Dado o número insuficiente de ministros ordenados, deve-se investir mais nos cristãos leigos e leigas, para que assumam o seu protagonismo na sociedade e exerçam com competência a missão de catequistas, ministros da celebração da Palavra, diáconos. Esperamos que, até a realização do Sínodo, a comissão encarregada pelo papa apresente propostas concretas para a ordenação de mulheres diáconos. Também esperamos que sejam tomadas decisões que acelerem a ordenação presbiteral de viri probati uxorati, de homens casados. Há um grande número de comunidades espalhadas ao longo dos rios e no meio da floresta que os presbíteros conseguem visitar apenas duas ou três vezes por ano. Os nossos irmãos pobres e distantes dos centros urbanos são privados até da Eucaristia, fonte que alimenta a vida e a espiritualidade dos cristãos.

Certamente, a inculturação do Evangelho nas diversas culturas estará sobre a mesa.

Não há dúvida. Serão levados em consideração os percursos realizados no esforço de inculturação do Evangelho nas diversas culturas da Amazônia. Na diocese de São Gabriel da Cachoeira, isso já está acontecendo, à luz deste princípio: “A boa notícia das culturas indígenas acolhem a Boa Notícia de Jesus”. O ponto de partida é a identificação dos valores humanos, semina Verbi dos povos indígenas. Muitos desses valores coincidem com o Evangelho e são iluminados por ele. Desse modo, a inculturação, com o protagonismo de irmãos e irmãs, permite que os povos indígenas acolham no coração das suas culturas a Boa Notícia de Jesus.

O senhor acha que líderes indígenas serão convidados?
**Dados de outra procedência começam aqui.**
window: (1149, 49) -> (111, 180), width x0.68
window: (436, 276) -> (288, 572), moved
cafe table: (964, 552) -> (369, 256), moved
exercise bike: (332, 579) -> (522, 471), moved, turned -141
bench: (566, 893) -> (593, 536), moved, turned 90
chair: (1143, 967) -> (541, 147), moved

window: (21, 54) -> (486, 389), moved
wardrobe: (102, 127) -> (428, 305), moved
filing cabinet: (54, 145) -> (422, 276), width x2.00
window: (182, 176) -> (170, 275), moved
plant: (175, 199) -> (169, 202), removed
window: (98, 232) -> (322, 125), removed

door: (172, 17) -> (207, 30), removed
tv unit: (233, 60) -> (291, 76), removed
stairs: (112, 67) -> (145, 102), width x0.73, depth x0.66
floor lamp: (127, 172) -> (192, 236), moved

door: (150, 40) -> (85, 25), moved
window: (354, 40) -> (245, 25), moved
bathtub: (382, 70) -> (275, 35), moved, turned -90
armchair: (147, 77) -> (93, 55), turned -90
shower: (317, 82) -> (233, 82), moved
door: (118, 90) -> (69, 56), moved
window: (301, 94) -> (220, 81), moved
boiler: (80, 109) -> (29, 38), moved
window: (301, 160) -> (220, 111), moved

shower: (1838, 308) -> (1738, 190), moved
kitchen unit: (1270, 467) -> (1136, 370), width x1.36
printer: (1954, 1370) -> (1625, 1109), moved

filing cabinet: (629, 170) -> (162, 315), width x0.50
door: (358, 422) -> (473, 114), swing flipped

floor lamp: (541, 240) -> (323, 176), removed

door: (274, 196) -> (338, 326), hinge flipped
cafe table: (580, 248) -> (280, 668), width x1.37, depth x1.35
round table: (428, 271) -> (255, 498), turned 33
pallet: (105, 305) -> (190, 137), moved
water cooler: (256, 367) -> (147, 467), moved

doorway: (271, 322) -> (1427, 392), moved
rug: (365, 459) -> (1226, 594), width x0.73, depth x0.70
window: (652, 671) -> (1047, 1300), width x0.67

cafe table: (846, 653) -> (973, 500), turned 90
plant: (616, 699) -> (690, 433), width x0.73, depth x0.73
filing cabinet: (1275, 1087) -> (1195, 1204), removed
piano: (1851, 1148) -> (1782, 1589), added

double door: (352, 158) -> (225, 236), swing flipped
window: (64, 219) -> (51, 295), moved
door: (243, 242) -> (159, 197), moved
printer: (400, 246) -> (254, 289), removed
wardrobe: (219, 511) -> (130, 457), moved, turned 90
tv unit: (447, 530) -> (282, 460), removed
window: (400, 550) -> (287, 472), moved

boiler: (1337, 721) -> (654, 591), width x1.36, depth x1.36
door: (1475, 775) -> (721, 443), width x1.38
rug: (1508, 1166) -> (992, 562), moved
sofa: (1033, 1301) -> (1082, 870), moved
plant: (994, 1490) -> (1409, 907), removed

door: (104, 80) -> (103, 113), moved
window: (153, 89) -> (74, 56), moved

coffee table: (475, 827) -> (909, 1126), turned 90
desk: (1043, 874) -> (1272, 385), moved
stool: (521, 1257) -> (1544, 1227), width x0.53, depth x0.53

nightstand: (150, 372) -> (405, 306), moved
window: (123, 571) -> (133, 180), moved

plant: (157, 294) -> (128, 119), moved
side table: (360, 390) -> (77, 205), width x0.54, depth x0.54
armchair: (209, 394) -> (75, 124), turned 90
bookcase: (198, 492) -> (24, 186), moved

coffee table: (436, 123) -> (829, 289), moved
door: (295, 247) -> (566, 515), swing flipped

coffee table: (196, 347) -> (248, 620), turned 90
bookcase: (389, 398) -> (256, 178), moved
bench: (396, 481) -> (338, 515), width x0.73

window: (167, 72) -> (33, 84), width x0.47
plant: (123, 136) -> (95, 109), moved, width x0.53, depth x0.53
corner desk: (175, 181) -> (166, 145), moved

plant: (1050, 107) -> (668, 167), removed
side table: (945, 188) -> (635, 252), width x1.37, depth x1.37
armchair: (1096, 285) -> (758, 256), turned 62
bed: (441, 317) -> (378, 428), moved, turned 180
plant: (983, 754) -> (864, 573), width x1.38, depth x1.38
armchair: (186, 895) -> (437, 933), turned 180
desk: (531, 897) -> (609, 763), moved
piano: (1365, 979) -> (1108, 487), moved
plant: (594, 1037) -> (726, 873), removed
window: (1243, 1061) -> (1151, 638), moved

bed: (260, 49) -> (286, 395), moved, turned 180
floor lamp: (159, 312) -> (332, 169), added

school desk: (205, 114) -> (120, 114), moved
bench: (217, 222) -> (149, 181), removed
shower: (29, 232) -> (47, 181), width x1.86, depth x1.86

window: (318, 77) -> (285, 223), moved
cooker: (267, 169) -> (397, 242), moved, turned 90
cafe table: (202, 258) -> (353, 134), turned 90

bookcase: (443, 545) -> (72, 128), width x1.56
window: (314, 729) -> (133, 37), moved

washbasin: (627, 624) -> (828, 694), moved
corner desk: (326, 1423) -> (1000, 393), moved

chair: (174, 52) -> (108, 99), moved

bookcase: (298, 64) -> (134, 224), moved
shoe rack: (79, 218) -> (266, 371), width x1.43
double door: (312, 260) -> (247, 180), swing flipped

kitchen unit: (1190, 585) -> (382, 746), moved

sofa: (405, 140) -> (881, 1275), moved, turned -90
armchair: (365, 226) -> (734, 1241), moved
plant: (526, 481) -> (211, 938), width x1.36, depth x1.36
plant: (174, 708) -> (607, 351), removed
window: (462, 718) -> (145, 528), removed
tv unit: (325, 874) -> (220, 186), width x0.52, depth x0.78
Eu acredito sim: líderes indígenas e de outros povos tradicionais, para que testemunhem as suas lutas, sofrimentos, perseguições e esperanças. Lembro-me do tuchaua Jacir José de Souza, líder Makuxi, que lutou por 30 anos com os povos indígenas de Roraima até, finalmente, ver demarcada e homologada a terra indígena Raposa Serra do Sol.

O espírito ecumênico também soprará?

É o espírito ecumênico que nos anima na comemoração dos 500 anos da Reforma protestante à luz da declaração conjunta “Do conflito à comunhão”. Portanto, também deverão ser convidados os representantes das Igrejas cristãs para trazerem o testemunho deles.

Os mártires da Amazônia serão lembrados?

Certamente, não poderá faltar no Sínodo a memória dos inúmeros mártires que deram a vida em defesa dos direitos dos povos indígenas, agricultores mestiços e ribeirinhos, que lutaram pelo desenvolvimento sustentável da Amazônia. Recordo alguns: Pe. Rofolfo Lunkenbein e o índio Simão Bororo, Cacique Marçal, que cumprimentou o Papa João Paulo II quando este visitou Manaus em 1980, Pe. Ezequiel Ramin, Ir. Vicente Cañas, Pe. Josimo Morais Tavares, Ir. Dorothy Stang, que costumava dizer: “A morte da floresta é o fim da nossa vida”.